Não falamos apenas das áreas de trabalho claramente inimigas públicas, como a indústria automobilística, a de armamentos e a de energia nuclear, mas também a da produção de múltiplas próteses de sentido e objetos ridículos de entretenimento que devem enganar e fingir para o homem do trabalho uma substituição para sua vida desperdiçada. Também terá de desaparecer o número monstruoso de atividades que só aparecem porque as massas de produtos precisam ser comprimidas para passar pelo buraco da agulha da forma-dinheiro e da mediação do mercado. Ou vocês acham que serão ainda necessários contadores e calculistas de custo, especialistas demarketing e vendedores, representantes e autores de textos de publicidade quando as coisas forem sendo produzidas conforme a necessidade, ou quando todos simplesmente tomarem o que for preciso?
Por que então ainda existir funcionários de secretaria de finanças e policiais, assistentes sociais e administradores de pobreza, quando não houver mais nenhuma propriedade privada a ser protegida, quando não for preciso administrar nenhuma miséria social e quando não for preciso domar ninguém para a coerção alienada do sistema ?
Já estamos ouvindo o grito: quantos empregos! Sim senhor. Calculem com calma quanto tempo de vida a humanidade se rouba diariamente só para acumular "trabalho morto", administrar pessoas e azeitar o sistema dominante. Quanto tempo nós todos poderíamos deitar ao sol, em vez de nos esfolar para coisas cujo caráter grotesco, repressivo e destruidor já se encheu bibliotecas inteiras. Mas não tenham medo. De forma alguma acabarão todas as atividades quando a coerção do trabalho desaparecer. Porém, toda a atividade muda seu caráter quando não está mais fixada na esfera de tempos de fluxo abstratos, esvaziada de sentido e com fim em si, podendo seguir, ao contrário o seu próprio ritmo, individualmente variado e integrado em contextos de vida pessoais; quando em grandes formas de organização os homens por si mesmos determinarem o curso, em vez de serem determinados pelo ditado da valorização empresarial. Por que deixar-se apressar pelas reivindicações insolentes de uma concorrência imposta? É o caso de redescobrir a lentidão.

========================================================================

Tarefas a realizar =>
A – Com base no texto sobre o trabalho, responda:
(i) Que áreas de trabalho são apontadas como claramente inimigas públicas?
(ii) Que funcionários e profissionais o texto considera desnecessários quando não houver mais propriedade privada a ser protegida?
(iii) O que o texto propõe redescobrir em sua última frase?
B – Dê continuidade ao texto sobre o trabalho a partir de sua última frase.
A listagem que se segue constitui material independente do texto sobre o trabalho.

Dados fornecidos =>
========================================================================

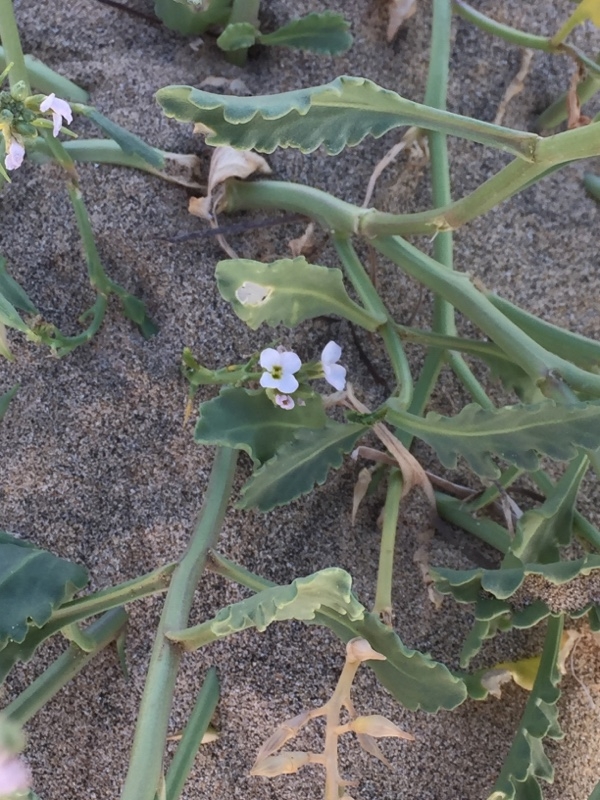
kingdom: Plantae
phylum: Tracheophyta
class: Magnoliopsida
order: Brassicales
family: Brassicaceae
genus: Cakile
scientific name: Cakile maritima
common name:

========================================================================

Respostas por tarefa =>
A –
(i) A indústria automobilística, a de armamentos e a de energia nuclear.
(ii) Funcionários de secretaria de finanças, policiais, assistentes sociais e administradores de pobreza.
(iii) A lentidão.

B –
Obviamente, também não desaparecerão as atividades domésticas e de assistência que a sociedade do trabalho tornou invisível, cindiu e definiu como "femininas". Cozinhar é tão pouco automatizável quanto trocar fraldas de bebê. Quando, junto com o trabalho, a separação das esferas sociais for superada, estas atividades necessárias podem aparecer sob organização social consciente, ultrapassando qualquer definição sexual. Elas perdem seu caráter repressivo quando pessoas não mais subsumem-se entre si, e quando são realizadas segundo as necessidades de homens e mulheres da mesma forma.
Não estamos dizendo que qualquer atividade torna-se, deste modo, prazer. Algumas mais, outras menos. Obviamente há sempre algo necessário a ser feito. Mas a quem isso poderia assustar se a vida não será devorada por isso ? E haverá sempre muito o que possa ser feito por decisão livre. Pois a atividade, assim como o ócio, é uma necessidade. Nem mesmo o trabalho conseguiu apagar totalmente esta necessidade, apenas a instrumentalizou e a sugou vampirescamente.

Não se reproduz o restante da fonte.